#### [About this exercise]
Set down the lines of the data below unchanged, beginning with the line that contains "59: (185, 670)" and continuing through the line that contains "77: (192, 654)", with both of those lines included. Give only these lines.
### Record excerpts ###
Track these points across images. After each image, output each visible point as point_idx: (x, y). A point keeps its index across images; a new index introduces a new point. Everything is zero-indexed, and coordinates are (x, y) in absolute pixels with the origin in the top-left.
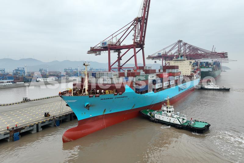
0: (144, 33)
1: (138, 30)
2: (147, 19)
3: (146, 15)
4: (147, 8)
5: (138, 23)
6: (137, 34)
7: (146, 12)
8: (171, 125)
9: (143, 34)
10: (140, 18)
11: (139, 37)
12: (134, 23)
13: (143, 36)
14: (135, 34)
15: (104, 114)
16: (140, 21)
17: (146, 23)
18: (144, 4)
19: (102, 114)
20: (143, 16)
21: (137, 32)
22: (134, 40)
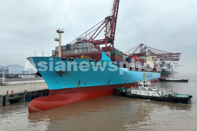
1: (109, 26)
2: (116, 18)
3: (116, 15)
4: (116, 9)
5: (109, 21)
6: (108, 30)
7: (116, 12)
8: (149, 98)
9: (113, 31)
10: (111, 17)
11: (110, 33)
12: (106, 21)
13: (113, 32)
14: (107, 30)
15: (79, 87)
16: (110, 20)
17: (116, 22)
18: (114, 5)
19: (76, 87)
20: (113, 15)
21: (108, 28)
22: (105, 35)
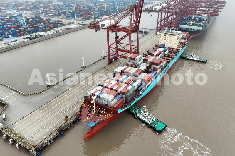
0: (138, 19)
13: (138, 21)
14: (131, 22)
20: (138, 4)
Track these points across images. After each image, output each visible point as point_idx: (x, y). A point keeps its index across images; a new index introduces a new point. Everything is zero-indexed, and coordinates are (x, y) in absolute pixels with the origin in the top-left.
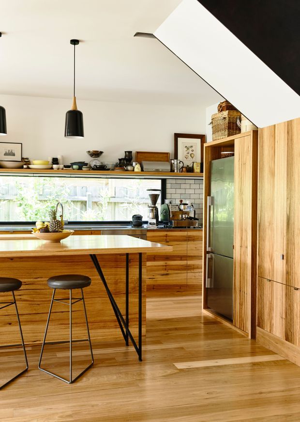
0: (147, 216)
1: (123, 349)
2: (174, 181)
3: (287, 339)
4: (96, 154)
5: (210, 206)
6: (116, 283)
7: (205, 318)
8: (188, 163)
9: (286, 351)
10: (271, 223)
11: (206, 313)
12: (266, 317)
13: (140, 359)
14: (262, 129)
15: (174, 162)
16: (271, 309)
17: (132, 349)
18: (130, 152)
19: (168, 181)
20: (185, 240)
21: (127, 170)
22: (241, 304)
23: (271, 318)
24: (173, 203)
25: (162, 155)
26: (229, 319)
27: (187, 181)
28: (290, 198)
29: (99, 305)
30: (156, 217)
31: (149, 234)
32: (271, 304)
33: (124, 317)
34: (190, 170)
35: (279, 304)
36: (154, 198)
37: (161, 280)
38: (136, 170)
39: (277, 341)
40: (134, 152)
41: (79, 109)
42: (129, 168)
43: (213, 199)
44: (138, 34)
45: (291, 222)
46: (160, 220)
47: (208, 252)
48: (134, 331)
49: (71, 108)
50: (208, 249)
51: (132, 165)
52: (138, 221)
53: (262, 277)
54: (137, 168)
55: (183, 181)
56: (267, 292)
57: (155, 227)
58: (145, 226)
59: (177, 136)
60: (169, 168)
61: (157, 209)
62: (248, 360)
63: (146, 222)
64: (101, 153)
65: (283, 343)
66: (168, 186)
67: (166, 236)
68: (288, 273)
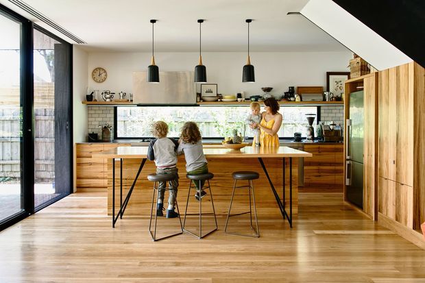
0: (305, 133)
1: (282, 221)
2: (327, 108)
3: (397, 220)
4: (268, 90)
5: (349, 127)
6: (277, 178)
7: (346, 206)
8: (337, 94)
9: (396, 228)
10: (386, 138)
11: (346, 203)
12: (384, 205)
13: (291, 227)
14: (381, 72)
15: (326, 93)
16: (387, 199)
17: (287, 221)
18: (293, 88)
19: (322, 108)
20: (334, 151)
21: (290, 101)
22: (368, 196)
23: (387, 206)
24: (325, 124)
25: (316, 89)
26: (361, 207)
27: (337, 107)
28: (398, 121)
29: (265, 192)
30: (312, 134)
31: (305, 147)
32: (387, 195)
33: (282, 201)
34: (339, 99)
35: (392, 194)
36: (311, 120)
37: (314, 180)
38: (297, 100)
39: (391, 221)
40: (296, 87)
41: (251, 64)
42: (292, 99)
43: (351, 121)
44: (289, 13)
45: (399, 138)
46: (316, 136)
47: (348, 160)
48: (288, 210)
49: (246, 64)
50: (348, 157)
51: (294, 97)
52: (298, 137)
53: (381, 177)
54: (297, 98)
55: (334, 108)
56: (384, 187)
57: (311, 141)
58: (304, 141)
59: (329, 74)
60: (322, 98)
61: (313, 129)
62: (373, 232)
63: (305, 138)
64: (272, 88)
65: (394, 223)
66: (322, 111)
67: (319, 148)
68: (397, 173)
###
### Record excerpts ###
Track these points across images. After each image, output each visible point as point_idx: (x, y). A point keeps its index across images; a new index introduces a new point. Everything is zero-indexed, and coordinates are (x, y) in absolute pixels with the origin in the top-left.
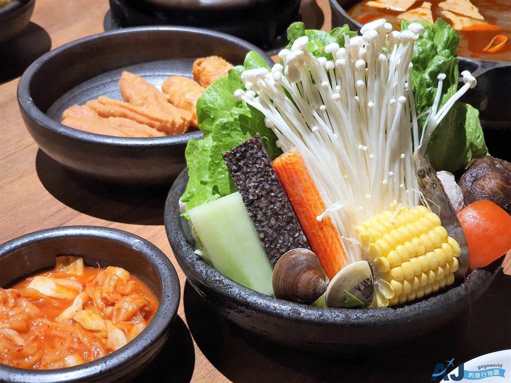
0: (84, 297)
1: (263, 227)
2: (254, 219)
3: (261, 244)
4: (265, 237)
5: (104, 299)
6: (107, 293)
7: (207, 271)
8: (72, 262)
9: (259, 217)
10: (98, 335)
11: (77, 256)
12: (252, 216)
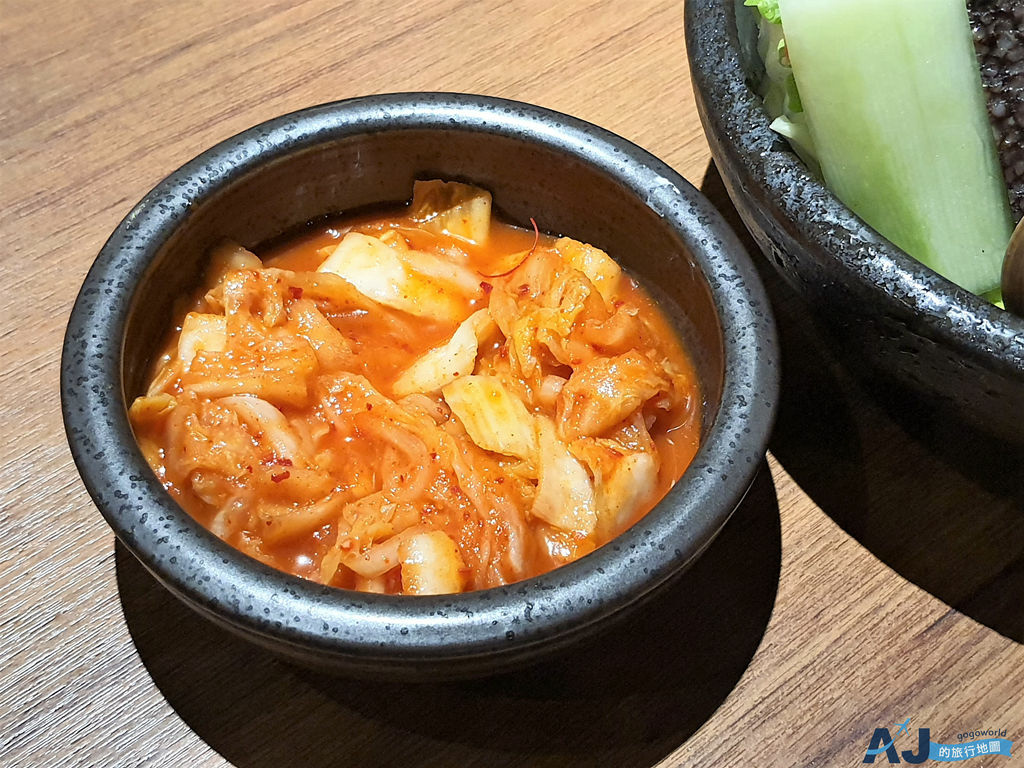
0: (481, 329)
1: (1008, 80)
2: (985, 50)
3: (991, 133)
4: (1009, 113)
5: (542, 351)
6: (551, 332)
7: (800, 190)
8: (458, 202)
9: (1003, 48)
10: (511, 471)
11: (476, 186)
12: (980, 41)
###
### Record excerpts ###
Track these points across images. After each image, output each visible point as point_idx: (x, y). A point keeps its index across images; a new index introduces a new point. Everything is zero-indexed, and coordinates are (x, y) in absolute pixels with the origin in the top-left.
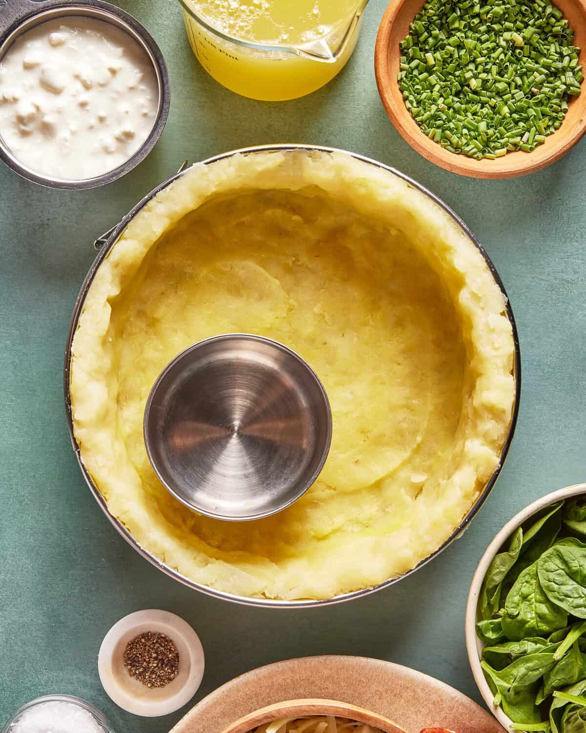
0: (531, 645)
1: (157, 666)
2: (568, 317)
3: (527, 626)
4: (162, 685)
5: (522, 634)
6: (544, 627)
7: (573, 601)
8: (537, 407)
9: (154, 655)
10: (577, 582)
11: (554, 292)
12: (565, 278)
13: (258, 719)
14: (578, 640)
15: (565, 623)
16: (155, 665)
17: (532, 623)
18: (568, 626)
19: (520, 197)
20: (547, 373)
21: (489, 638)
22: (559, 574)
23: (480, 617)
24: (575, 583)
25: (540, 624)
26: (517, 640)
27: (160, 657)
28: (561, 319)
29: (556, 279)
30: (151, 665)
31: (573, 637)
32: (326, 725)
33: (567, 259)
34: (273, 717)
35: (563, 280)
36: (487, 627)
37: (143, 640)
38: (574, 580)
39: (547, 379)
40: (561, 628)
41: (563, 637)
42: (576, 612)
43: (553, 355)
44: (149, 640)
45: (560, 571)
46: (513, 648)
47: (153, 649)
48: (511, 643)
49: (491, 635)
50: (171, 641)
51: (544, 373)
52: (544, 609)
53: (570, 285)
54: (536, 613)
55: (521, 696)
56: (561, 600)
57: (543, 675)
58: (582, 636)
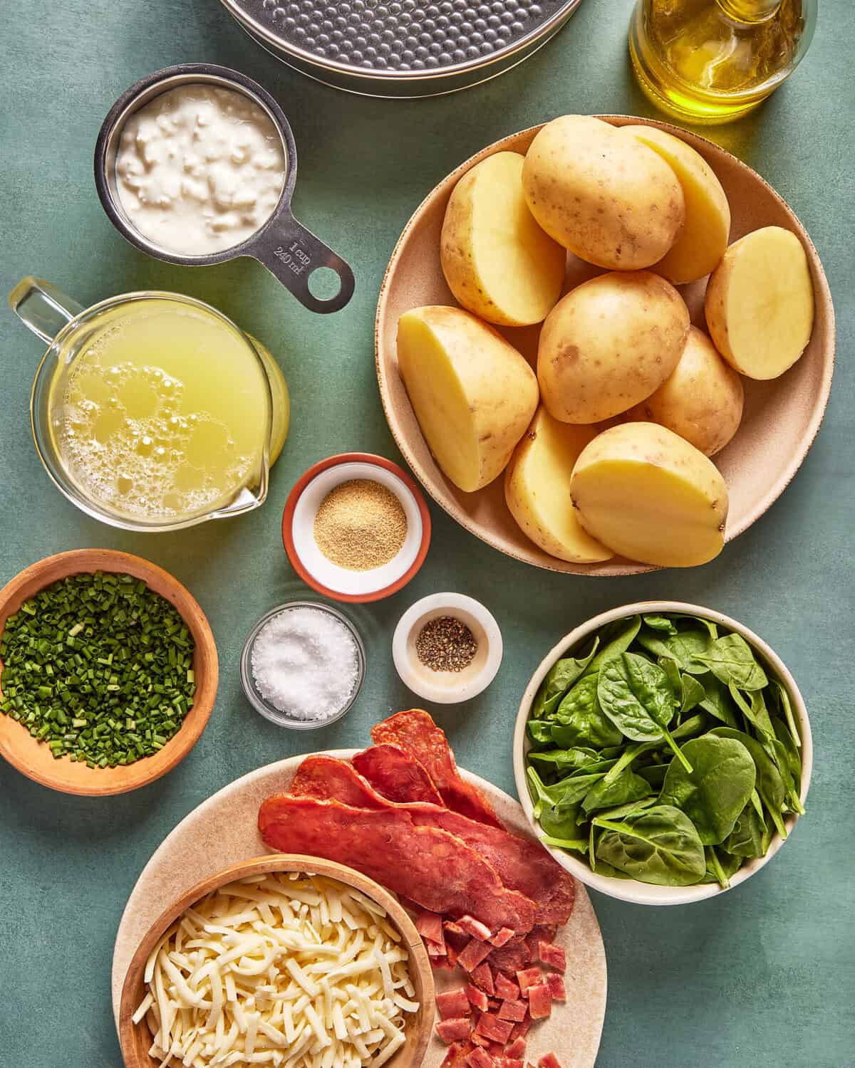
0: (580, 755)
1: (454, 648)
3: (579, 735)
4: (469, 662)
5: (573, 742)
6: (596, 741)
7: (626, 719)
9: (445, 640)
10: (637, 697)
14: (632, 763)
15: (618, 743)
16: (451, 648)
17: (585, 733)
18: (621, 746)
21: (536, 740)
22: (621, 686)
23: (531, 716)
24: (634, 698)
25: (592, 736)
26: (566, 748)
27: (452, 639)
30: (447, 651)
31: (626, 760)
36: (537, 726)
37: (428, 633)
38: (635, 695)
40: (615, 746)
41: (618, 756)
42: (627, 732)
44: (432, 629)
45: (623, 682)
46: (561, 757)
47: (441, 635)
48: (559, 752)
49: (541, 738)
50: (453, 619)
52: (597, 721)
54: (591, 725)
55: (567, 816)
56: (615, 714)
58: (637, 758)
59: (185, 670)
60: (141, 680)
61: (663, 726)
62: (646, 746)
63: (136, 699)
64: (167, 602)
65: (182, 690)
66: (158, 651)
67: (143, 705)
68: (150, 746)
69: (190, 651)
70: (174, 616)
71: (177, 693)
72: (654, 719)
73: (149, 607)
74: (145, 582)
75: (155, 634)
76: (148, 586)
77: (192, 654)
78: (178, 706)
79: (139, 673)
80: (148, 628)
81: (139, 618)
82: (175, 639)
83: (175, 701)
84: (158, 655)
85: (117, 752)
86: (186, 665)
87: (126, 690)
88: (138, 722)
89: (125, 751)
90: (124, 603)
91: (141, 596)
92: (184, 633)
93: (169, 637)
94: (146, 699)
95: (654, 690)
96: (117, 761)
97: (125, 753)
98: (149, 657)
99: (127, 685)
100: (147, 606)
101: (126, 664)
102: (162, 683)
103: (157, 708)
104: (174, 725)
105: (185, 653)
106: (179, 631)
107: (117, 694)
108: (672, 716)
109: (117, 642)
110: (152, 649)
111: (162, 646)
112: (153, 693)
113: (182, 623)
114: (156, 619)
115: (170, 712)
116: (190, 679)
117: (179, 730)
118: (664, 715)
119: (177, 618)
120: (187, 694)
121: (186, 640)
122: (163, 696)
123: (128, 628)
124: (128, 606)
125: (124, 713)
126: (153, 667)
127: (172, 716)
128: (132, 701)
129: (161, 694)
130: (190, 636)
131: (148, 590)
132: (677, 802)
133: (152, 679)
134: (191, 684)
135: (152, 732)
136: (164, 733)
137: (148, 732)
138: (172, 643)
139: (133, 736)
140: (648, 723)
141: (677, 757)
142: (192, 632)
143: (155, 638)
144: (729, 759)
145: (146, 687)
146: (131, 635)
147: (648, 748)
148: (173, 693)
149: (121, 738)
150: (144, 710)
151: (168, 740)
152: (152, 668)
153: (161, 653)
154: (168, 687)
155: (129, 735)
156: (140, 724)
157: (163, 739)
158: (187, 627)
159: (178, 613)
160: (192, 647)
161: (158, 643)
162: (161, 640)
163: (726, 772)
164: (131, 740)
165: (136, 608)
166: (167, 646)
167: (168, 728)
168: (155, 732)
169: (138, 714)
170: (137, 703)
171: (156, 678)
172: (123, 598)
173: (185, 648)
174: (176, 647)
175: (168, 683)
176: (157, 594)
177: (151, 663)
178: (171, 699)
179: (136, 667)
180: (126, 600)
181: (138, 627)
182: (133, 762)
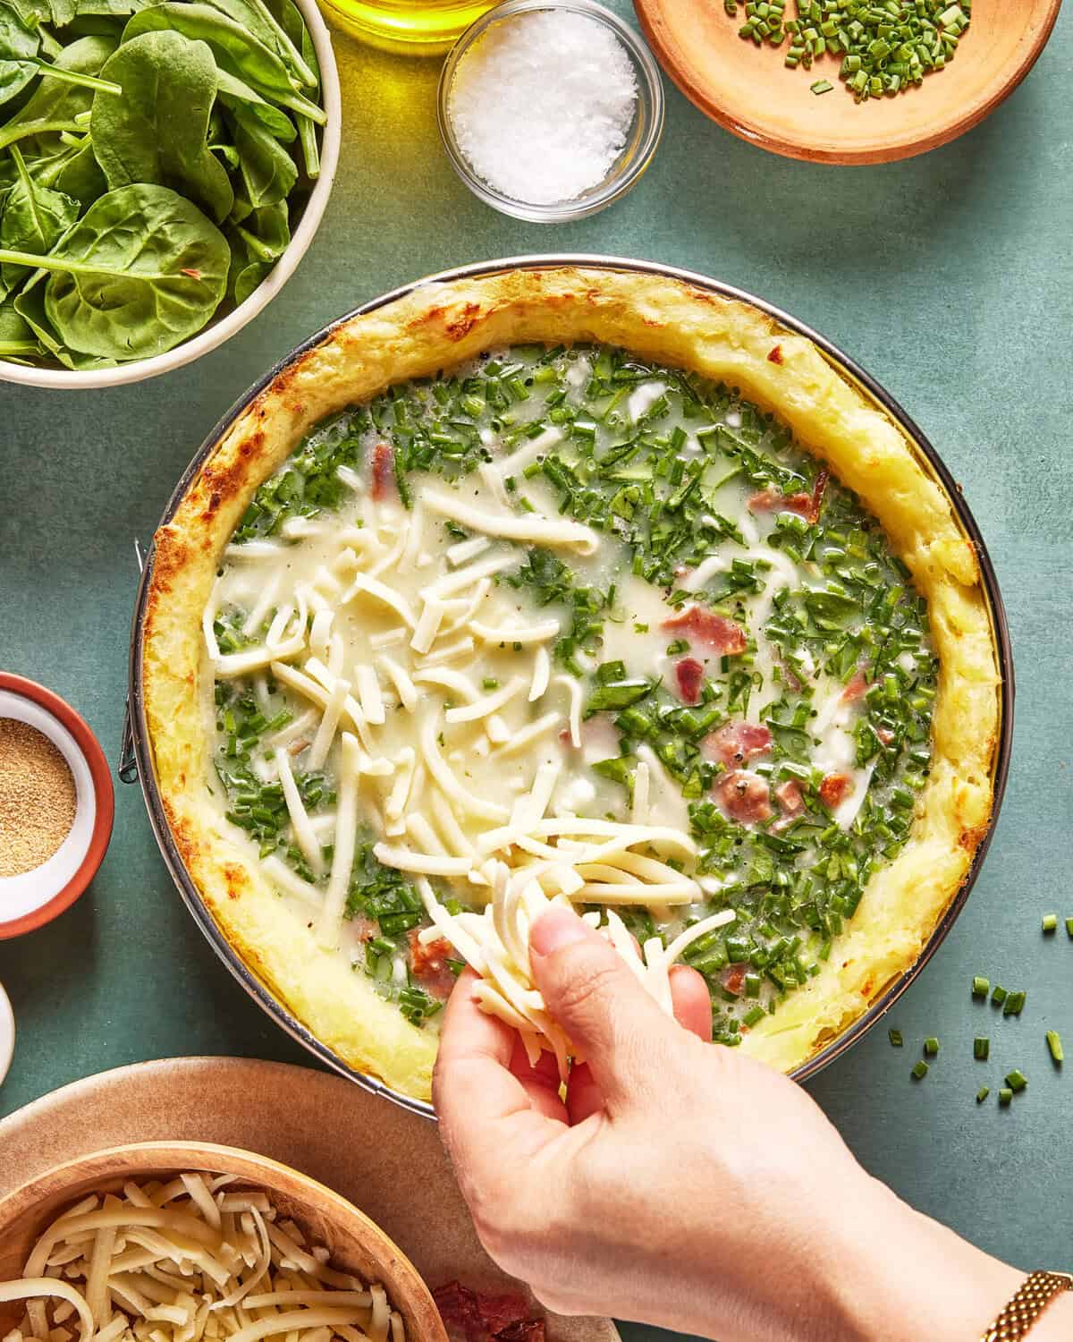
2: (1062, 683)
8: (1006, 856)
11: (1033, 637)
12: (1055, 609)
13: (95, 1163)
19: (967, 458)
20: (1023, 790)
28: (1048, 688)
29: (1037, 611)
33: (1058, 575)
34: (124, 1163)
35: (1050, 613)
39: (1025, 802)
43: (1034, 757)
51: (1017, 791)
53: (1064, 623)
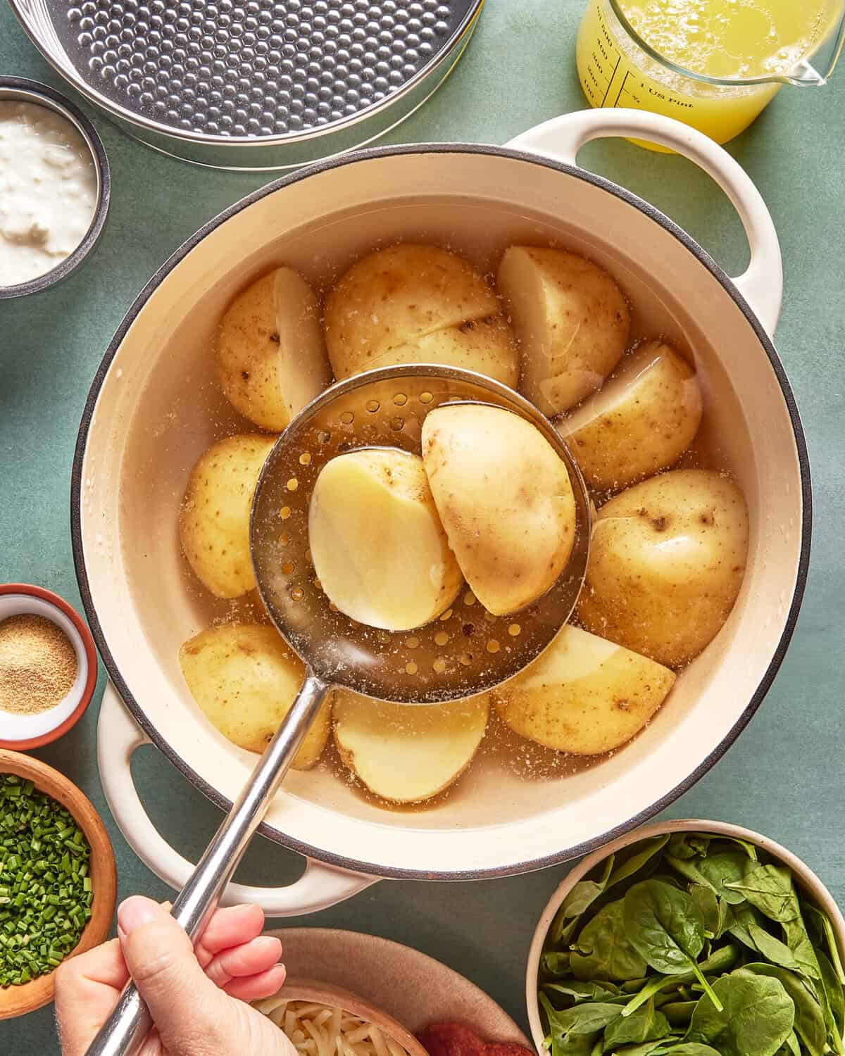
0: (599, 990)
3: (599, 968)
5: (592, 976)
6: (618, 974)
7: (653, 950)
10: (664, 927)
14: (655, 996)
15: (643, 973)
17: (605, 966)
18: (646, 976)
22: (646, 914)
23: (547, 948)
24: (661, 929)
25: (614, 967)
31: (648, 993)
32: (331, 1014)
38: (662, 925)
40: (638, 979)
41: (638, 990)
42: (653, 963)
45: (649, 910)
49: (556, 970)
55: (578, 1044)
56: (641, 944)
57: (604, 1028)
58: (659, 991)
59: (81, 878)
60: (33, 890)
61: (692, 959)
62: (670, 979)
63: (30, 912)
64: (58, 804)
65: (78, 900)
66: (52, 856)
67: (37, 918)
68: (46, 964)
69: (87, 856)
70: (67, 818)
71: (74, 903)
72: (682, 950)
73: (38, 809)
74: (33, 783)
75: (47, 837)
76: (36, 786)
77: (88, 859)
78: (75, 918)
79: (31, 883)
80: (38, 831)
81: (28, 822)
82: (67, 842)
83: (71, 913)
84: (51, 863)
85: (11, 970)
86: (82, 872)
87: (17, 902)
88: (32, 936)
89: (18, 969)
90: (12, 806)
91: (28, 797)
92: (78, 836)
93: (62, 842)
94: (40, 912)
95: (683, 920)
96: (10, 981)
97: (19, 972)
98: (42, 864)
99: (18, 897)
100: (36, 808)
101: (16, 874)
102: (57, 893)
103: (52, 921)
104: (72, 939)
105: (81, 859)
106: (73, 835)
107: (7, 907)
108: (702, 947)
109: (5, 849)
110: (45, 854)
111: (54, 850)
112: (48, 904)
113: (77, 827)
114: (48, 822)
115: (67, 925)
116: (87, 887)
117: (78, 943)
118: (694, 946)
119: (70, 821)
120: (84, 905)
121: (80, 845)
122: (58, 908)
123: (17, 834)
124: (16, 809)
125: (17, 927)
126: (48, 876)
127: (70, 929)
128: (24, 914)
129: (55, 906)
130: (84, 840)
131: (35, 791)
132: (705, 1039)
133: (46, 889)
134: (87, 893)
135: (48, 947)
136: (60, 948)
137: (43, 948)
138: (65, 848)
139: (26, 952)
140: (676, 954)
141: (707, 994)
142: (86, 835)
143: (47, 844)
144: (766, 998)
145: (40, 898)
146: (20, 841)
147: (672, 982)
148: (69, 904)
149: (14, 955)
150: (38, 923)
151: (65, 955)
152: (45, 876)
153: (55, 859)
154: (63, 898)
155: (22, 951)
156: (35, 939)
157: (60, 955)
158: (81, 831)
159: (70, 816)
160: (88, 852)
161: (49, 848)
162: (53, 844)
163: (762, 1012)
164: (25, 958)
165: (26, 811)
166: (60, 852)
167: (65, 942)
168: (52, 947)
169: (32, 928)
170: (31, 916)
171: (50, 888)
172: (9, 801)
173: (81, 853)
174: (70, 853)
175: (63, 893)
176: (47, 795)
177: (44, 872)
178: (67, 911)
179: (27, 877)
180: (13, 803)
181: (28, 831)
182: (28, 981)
###
#### [Response to the task]
59: (185, 670)
60: (141, 680)
61: (663, 726)
62: (646, 746)
63: (136, 699)
64: (167, 602)
65: (182, 690)
66: (158, 651)
67: (143, 705)
68: (150, 746)
69: (190, 651)
70: (174, 616)
71: (177, 693)
72: (654, 719)
73: (149, 607)
74: (145, 582)
75: (155, 634)
76: (148, 586)
77: (192, 654)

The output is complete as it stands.